- **待解问题**
请原样照抄下列行，从含有"genus: Haliaeetus"的那一行起，到含有"genus: Lamium"的那一行为止，首尾两行都包括在内。

- **练习材料**

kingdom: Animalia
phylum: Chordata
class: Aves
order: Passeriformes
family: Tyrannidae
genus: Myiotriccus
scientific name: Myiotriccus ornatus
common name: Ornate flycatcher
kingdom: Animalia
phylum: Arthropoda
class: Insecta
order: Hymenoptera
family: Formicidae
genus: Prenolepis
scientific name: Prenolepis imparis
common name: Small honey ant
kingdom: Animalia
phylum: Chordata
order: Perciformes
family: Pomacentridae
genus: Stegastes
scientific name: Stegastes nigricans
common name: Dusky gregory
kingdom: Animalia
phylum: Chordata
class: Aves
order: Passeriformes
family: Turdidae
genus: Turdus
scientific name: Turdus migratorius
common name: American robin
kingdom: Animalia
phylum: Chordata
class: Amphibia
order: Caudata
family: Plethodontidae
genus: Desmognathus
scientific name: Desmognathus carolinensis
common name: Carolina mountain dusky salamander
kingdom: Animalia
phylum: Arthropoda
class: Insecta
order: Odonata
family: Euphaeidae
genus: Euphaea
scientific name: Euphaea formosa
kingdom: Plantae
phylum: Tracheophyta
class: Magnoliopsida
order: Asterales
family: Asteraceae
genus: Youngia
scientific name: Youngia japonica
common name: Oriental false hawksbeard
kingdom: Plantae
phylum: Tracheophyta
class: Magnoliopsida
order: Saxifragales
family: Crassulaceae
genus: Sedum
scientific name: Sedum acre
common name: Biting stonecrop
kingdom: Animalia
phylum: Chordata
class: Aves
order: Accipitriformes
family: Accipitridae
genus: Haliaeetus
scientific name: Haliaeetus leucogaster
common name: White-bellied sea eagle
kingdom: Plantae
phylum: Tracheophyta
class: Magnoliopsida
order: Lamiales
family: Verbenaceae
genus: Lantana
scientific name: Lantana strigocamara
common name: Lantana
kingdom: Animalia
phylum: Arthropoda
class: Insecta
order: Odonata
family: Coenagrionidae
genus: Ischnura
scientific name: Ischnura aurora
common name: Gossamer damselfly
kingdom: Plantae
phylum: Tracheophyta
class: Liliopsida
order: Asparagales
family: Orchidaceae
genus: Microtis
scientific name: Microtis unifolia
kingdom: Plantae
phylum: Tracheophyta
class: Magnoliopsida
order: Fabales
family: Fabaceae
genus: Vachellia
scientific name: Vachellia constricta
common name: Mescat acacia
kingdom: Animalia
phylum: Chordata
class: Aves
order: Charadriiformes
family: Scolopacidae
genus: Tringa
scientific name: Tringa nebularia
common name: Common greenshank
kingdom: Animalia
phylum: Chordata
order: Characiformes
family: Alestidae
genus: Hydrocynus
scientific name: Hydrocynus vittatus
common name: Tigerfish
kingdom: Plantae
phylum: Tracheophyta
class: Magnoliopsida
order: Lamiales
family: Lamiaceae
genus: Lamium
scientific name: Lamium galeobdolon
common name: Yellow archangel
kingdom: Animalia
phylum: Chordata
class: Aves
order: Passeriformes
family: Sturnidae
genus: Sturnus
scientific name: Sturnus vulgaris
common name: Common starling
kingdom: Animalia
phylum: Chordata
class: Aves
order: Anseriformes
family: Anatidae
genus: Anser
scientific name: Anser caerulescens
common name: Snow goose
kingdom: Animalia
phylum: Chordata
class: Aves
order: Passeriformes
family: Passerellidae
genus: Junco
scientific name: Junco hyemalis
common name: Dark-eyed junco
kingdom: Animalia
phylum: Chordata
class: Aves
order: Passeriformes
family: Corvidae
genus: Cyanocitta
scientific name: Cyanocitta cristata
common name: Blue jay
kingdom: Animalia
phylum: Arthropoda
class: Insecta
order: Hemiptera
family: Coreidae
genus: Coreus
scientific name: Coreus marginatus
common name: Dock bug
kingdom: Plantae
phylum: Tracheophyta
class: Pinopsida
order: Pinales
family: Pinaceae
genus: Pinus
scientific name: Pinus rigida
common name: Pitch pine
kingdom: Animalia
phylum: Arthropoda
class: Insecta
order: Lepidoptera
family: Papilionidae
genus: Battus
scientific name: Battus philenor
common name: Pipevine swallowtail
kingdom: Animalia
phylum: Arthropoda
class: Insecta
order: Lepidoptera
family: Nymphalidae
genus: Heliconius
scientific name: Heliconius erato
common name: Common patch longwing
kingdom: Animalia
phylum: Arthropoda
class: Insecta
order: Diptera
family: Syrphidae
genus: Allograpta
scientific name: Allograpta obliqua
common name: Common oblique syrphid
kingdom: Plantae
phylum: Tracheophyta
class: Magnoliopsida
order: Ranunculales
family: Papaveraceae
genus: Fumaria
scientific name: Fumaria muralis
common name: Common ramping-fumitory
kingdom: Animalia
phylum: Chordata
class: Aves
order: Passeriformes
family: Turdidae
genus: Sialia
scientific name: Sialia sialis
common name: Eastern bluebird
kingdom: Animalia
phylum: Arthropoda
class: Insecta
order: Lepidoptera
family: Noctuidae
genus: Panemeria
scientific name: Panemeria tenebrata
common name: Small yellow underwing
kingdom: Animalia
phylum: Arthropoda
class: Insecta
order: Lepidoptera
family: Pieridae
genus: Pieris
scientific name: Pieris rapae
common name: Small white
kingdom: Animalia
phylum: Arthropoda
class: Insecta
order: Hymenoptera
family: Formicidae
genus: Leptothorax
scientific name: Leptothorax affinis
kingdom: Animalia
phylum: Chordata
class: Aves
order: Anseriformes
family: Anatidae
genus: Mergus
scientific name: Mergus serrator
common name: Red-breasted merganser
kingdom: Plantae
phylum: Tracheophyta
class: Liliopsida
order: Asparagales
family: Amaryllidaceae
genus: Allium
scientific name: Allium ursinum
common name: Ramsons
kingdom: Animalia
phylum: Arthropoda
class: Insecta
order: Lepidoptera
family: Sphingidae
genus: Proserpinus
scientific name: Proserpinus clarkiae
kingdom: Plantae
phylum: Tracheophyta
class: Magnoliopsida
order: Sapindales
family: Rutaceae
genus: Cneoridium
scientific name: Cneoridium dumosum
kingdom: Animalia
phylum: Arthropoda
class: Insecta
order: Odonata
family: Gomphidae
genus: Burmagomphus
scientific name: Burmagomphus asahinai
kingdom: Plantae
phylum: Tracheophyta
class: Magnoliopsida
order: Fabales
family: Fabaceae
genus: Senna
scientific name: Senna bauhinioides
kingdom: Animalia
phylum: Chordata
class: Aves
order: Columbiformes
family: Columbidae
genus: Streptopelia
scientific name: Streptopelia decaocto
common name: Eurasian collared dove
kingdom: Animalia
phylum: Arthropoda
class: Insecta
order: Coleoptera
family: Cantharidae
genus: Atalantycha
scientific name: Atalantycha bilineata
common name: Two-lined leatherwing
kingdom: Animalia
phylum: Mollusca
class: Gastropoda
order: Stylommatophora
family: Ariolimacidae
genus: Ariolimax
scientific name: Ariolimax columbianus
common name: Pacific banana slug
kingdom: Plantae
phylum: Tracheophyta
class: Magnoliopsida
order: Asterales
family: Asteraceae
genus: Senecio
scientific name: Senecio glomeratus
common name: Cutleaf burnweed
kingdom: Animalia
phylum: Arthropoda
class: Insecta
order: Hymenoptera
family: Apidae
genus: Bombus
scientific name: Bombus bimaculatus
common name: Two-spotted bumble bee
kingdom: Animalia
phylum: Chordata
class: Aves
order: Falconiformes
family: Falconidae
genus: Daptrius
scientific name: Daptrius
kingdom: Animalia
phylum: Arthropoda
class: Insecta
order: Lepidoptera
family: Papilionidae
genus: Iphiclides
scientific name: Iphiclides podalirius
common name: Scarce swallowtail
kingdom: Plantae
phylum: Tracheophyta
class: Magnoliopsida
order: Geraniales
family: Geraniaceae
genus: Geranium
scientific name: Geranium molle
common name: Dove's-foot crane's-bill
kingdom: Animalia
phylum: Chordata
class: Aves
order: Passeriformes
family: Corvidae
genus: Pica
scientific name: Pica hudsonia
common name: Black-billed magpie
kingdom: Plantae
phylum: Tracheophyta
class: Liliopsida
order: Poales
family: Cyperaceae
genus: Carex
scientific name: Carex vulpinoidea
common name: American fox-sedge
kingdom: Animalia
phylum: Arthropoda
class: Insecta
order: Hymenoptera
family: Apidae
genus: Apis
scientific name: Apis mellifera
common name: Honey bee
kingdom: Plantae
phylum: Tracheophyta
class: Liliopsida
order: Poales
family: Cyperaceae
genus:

- **问题解答**
genus: Haliaeetus
scientific name: Haliaeetus leucogaster
common name: White-bellied sea eagle
kingdom: Plantae
phylum: Tracheophyta
class: Magnoliopsida
order: Lamiales
family: Verbenaceae
genus: Lantana
scientific name: Lantana strigocamara
common name: Lantana
kingdom: Animalia
phylum: Arthropoda
class: Insecta
order: Odonata
family: Coenagrionidae
genus: Ischnura
scientific name: Ischnura aurora
common name: Gossamer damselfly
kingdom: Plantae
phylum: Tracheophyta
class: Liliopsida
order: Asparagales
family: Orchidaceae
genus: Microtis
scientific name: Microtis unifolia
kingdom: Plantae
phylum: Tracheophyta
class: Magnoliopsida
order: Fabales
family: Fabaceae
genus: Vachellia
scientific name: Vachellia constricta
common name: Mescat acacia
kingdom: Animalia
phylum: Chordata
class: Aves
order: Charadriiformes
family: Scolopacidae
genus: Tringa
scientific name: Tringa nebularia
common name: Common greenshank
kingdom: Animalia
phylum: Chordata
order: Characiformes
family: Alestidae
genus: Hydrocynus
scientific name: Hydrocynus vittatus
common name: Tigerfish
kingdom: Plantae
phylum: Tracheophyta
class: Magnoliopsida
order: Lamiales
family: Lamiaceae
genus: Lamium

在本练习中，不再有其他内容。